Field Notes on Love(2)
The man—an eccentric billionaire who made his fortune through a chain of upscale coffee shops—had gotten his start at the University of Surrey, and was elated at the thought of the publicity that would one day be generated by having the sextuplets there. When he died a few years ago, he left the scholarship in the hands of the university council, and they’ve been equally enthusiastic, making all sorts of plans for their arrival.
It’s only Hugo who isn’t thrilled. He knows he’s a complete monster for being anything less than grateful. It’s just that he hates the thought of accepting something so big simply because of the unlikely circumstances of his birth. Especially when his whole life has been about that.
“Look, I don’t want you to get the wrong idea,” Margaret is saying. “About us. About why we’re—”
“Not an us anymore?”
She flinches. “I know I’ve been hard on you, but I don’t want you to think this is happening just because you’ve been moping all summer. Or because of the distance. It’s more that—well, I suppose it feels like it’s time, doesn’t it?”

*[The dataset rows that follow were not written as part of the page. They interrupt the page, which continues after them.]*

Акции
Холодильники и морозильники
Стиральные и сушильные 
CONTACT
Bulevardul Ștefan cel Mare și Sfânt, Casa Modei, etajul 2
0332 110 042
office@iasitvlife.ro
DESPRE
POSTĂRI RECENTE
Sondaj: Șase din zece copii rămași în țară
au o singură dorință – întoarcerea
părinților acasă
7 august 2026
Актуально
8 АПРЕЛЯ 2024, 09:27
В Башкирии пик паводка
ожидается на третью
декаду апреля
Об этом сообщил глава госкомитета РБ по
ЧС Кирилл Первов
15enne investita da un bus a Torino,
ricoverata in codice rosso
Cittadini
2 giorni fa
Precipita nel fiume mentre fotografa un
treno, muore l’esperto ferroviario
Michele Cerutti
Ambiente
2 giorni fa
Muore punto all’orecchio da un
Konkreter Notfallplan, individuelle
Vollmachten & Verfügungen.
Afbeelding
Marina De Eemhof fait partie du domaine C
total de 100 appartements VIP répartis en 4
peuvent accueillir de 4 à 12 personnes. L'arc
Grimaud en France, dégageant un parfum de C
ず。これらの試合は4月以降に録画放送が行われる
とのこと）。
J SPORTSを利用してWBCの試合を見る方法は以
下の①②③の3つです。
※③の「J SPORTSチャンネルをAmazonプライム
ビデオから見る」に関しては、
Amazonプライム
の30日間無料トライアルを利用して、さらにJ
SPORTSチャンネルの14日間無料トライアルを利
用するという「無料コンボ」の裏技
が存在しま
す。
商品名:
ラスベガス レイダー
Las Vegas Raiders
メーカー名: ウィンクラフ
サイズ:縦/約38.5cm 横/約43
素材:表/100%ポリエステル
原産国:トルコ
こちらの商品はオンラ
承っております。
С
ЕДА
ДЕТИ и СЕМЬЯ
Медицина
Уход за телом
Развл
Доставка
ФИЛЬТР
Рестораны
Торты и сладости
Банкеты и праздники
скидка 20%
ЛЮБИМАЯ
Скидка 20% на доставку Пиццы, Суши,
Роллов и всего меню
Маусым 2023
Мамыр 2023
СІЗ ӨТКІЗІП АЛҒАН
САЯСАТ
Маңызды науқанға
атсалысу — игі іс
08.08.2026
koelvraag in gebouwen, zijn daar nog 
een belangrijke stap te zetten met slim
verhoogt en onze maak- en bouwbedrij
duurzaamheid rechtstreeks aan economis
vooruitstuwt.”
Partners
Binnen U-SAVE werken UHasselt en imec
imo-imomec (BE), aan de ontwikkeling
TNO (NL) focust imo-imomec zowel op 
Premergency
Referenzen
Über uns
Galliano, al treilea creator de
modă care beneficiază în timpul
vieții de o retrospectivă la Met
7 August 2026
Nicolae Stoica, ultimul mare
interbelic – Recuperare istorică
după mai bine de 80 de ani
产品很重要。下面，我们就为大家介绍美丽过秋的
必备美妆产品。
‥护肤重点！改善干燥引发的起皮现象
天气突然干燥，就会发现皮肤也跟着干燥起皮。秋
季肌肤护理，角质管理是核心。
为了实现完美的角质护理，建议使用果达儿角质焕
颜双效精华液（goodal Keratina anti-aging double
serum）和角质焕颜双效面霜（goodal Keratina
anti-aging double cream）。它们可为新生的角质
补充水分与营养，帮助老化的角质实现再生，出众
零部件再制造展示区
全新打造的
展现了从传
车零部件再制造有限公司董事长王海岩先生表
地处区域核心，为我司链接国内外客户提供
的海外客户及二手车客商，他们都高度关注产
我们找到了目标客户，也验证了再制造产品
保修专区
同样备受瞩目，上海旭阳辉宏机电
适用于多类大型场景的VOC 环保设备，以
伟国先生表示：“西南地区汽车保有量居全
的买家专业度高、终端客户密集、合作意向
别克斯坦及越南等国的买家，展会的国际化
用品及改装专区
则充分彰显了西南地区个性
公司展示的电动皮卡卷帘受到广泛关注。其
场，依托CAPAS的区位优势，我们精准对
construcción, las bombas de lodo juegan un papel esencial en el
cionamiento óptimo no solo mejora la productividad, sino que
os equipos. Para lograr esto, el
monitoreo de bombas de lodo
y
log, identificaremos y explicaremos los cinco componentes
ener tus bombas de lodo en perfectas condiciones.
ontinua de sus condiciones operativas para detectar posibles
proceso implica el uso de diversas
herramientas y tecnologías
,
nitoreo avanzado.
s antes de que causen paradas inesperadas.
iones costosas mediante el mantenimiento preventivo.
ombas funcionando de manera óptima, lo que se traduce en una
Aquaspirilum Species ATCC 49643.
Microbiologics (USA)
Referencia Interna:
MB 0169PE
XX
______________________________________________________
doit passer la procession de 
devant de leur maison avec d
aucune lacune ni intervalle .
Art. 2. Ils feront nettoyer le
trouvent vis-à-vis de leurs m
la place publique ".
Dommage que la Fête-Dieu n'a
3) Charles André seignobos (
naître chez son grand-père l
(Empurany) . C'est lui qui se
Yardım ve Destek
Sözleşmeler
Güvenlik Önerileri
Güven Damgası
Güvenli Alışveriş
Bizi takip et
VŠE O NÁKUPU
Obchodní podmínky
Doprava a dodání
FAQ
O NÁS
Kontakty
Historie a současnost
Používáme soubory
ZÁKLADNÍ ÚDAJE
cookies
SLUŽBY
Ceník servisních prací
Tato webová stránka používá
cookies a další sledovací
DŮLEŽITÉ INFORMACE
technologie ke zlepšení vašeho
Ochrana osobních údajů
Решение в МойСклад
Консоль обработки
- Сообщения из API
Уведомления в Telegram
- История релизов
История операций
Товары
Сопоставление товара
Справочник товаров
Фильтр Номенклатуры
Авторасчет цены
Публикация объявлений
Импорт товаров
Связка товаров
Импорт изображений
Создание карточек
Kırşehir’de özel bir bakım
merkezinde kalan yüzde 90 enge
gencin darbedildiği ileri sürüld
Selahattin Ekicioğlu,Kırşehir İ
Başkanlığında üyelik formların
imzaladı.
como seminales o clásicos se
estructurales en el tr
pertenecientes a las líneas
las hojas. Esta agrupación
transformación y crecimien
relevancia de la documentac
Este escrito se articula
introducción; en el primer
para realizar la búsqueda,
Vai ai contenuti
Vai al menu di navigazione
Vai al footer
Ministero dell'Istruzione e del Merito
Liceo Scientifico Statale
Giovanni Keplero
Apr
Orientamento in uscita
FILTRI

Hugo scrubs at his eyes, still trying to absorb all this, and when he looks up again, Margaret’s face has softened. She moves over to sit beside him on the bed, and he automatically leans into her, their shoulders pressed together. They’re both quiet for a moment, and he tries to focus his thoughts, which are zipping around in his head. Somewhere inside him, buried so deep he’s never thought to examine it, is the knowledge that she’s right about them, and his heart sinks because he’s somehow the last to know everything, even his own feelings.
“What about the trip?” he asks, and she looks almost relieved, as though she’s been given permission to move on to the business end of things. Three years, Hugo thinks. Three whole years, and here they are, working out their future like a long-married couple debating the fine points of a divorce. Margaret picks at a loose thread on her jumper, which is gray with little foxes on it. Hugo realizes it’s the same one she wore on their third date, when they’d gone to the cinema and kissed for the first time during a fight scene.
It’s only now occurring to him that maybe that was a sign.
“I think you should still go,” she says, and he looks up in surprise. The whole thing had been her idea. Margaret thought a train trip would be a romantic way to see America, where she’d be spending the next four years. She was the one who found the promotion online and booked the tickets, surprising Hugo for his birthday a few months back. They were meant to go from New York to California, with a few stops in between. And then Hugo would drop her off at Stanford before returning to Surrey, the place where he’d lived his whole life and was apparently never leaving.
“Why me?” he asks, staring at her. “Why not you?”
“Well, you’re the one staying behind. So I figured it might be nice for you to…” She pauses when she notices his expression, and her pale skin flushes a deep pink. “Sorry. I’m mucking this up, aren’t I?”
“No,” he says, thinking of the plans they’d been making all summer, the photos of the train, sleek and silver, moving west across America. “It’s just—how could I go without you?”
“You’re a bit hopeless sometimes, it’s true,” she says with a smile, “but I think you could probably manage to get there in one piece.”
She reaches for her bag, which is slumped on the floor near his desk, and hands him a blue folder with the name of a travel company embossed across the front. When he takes it, their fingers brush, and suddenly his head is swimming with doubts. But then she leans forward to kiss him on the cheek before standing up, and something about the gesture—the sheer friendliness of it—reminds him of why this is happening and steadies him again.
“I hope you’ll still come see me,” she says. “When you get to California.”
“Sure,” he answers without really thinking about it, and the trip starts to rearrange itself in his head: instead of sitting beside Margaret, the two of them talking softly as the train rattles through the night, it’s only him now, inching his way across a strange country alone.
Alone, he thinks, closing his eyes.
Hugo can scarcely imagine what that feels like. He shares a bedroom with Alfie and a bathroom with George and Oscar too. At the kitchen table, he’s wedged between Poppy and Isla, and when they watch TV, he’s somehow always the last to dive for a sofa, which means he usually ends up on the floor with a cushion. On rare holidays, they all pile into a cottage in Devon that belongs to a friend of Mum’s, and the farthest he’s ever been from home—the only place he’s really been at all—was Paris for a school trip, which meant all his brothers and sisters were there, too, making the weekend brighter and funnier but also more crowded, the six of them laughing and tripping along the cobblestone streets, a built-in team, a six-piece band, an entire unit of their own.
Alone, he thinks again, and his chest feels light.
He stands up to fold Margaret into a hug, his throat thick. For a long time, they hold each other, neither quite ready to let go. Then, finally, he kisses her check and says, “I love you.” She leans back to look at him and he cracks a grin. “In a way.”
“Too soon,” she says, but she’s laughing too.